|Improving First Level Cache Efficiency for GPUs Using Dynamic Line Protection
|Zhu, X., R. Wernsman, and J. Zambreno
|Proceedings of the International Conference on Parallel Processing (ICPP)
A modern Graphics Processing Unit (GPU) utilizes L1 Data (L1D) caches to reduce memory bandwidth requirements and latencies. However, the L1D cache can easily be overwhelmed by many memory requests from GPU function units, which can bottleneck GPU performance. It has been shown that the performance of L1D caches is greatly reduced for many GPU applications as a large amount of L1D cache lines are replaced before they are re-referenced. By examining the cache access patterns of these applications, we observe L1D caches with low associativity have difficulty capturing data locality for GPU applications with diverse reuse patterns. These patterns result in frequent line replacements and low data re-usage.

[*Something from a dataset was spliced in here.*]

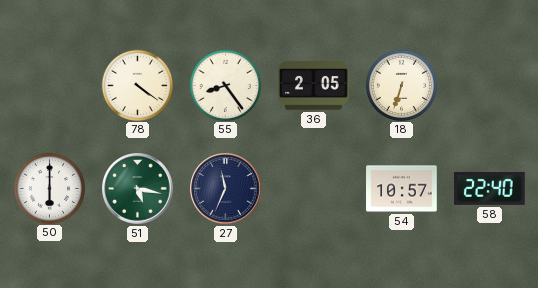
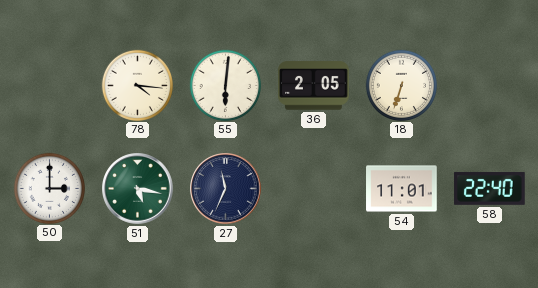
78: 4:21 -> 4:16
55: 8:24 -> 6:01
50: 6:00 -> 3:00
54: 10:57 -> 11:01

To improve the efficiency of L1D caches, we design a Dynamic Line Protection scheme (DLP) that can both preserve valuable cache lines and increase cache line utilization. DLP collects data reuse information from the L1D cache. This information is used to predict protection distances for each memory instruction at runtime, which helps maintain a balance between exploitation of data locality and over-protection of cache lines with long reuse distances. When all cache lines are protected in a set, redundant cache misses are bypassed to reduce the contention for the set. The evaluation result shows that our proposed solution improves cache hits while reducing cache traffic for cache-insufficient applications, achieving up to 137% and an average of 43% IPC improvement over the baseline.